When the Arctic sea ice last year hit the lowest level ever recorded by satellites, it was big news and heralded as a sign that the whole planet was warming. When the Antarctic sea ice last year reached the highest level ever recorded by satellites, it was pretty much ignored. A large part of Antarctica has been cooling recently, but most coverage of that continent has focused on one small part that has warmed.

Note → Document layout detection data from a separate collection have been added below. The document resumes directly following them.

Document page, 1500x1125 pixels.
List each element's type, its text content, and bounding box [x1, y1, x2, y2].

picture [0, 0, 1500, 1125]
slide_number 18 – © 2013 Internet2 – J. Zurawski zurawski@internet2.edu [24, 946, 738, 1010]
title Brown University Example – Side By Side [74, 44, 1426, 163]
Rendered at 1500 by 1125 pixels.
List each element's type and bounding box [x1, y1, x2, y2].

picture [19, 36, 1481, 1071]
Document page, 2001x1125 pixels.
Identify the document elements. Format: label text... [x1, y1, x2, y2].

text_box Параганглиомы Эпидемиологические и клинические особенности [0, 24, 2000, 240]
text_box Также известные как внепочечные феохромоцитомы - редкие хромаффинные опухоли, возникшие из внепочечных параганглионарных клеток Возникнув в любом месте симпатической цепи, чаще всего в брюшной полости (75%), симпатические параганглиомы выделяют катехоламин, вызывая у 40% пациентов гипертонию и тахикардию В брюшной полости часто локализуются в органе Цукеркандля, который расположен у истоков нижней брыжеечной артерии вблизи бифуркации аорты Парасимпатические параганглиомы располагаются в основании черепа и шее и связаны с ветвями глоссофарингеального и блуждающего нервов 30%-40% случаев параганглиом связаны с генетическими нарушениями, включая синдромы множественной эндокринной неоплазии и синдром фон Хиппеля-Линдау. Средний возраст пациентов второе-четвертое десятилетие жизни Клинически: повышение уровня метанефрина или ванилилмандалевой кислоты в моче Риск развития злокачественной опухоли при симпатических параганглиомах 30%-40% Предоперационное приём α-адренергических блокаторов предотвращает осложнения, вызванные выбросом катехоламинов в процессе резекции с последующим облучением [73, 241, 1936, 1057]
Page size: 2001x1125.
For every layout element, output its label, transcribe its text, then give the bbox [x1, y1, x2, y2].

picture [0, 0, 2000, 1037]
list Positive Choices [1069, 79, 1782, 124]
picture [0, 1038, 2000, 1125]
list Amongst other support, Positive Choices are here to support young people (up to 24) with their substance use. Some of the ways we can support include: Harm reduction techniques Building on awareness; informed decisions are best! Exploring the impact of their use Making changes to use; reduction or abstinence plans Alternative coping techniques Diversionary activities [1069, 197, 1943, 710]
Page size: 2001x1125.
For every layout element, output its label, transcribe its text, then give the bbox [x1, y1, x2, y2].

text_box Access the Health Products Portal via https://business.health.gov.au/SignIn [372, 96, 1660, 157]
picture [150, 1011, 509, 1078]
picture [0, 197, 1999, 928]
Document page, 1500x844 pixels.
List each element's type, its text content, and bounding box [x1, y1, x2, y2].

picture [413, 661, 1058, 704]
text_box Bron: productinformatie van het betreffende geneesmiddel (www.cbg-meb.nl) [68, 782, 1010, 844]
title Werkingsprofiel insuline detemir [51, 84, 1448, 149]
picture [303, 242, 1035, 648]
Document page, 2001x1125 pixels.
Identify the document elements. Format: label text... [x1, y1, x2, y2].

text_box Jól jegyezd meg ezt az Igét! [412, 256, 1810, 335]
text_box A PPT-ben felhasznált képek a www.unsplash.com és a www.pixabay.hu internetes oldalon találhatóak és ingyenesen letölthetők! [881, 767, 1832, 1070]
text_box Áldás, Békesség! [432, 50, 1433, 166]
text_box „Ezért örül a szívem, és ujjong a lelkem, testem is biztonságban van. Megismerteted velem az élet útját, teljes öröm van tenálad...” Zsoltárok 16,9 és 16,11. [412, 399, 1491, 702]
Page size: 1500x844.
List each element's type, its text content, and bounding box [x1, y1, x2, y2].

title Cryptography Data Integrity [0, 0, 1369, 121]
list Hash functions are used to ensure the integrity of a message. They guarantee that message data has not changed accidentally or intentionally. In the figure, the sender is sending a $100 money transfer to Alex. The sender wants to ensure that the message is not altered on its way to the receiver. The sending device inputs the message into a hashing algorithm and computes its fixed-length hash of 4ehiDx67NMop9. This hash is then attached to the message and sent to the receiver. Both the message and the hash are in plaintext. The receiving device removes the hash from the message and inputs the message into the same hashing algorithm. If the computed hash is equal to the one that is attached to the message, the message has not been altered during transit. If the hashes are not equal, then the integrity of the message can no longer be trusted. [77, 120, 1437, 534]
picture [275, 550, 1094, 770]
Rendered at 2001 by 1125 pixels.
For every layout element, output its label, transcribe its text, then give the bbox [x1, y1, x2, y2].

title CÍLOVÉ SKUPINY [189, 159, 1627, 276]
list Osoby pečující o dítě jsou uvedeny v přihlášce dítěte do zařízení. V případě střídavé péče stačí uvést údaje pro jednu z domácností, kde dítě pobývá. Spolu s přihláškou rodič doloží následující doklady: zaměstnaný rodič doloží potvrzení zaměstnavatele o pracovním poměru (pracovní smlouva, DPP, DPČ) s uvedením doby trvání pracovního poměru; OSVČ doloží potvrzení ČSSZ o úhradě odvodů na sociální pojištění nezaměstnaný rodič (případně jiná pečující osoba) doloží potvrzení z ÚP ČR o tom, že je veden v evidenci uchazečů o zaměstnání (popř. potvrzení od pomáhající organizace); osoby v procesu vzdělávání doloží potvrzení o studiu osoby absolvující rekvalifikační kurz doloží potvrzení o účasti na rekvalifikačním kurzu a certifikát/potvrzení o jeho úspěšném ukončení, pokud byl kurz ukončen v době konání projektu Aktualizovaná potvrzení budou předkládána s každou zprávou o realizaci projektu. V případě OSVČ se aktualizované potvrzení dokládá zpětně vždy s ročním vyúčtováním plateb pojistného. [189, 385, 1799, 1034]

When Hurricane Katrina flooded New Orleans in 2005, it was supposed to be a harbinger of the stormier world predicted by some climate modelers. When the next two hurricane seasons were fairly calm — by some measures, last season in the Northern Hemisphere was the calmest in three decades — the availability entrepreneurs changed the subject. Droughts in California and Australia became the new harbingers of climate change (never mind that a warmer planet is projected to have more, not less, precipitation over all).
When the New York Times, arguably one of the most left-leaning of the major newspapers, takes on the global warming fear-mongers perhaps that is a harbinger of things to come.

h/t: Noel Sheppard

Update: as for that melting icecap in the Arctic, take note of this Dec 9, 2007 post:
"In the Northern Hemisphere, the ice and snow cover have recovered to within 1% (one snowstorm) of normal with the official start of winter still more than 12 days away."
h/t: SDA

Update #2: Thanks to Jonathan in the comments: Currently the world has more ice cover than normal. You won't hear that reported in the mainstream media. Click graph for larger image.

1 comment:

Jonathan Lowe said...

Global sea ice levels are at 1 million square kilometers more than normal as shown here.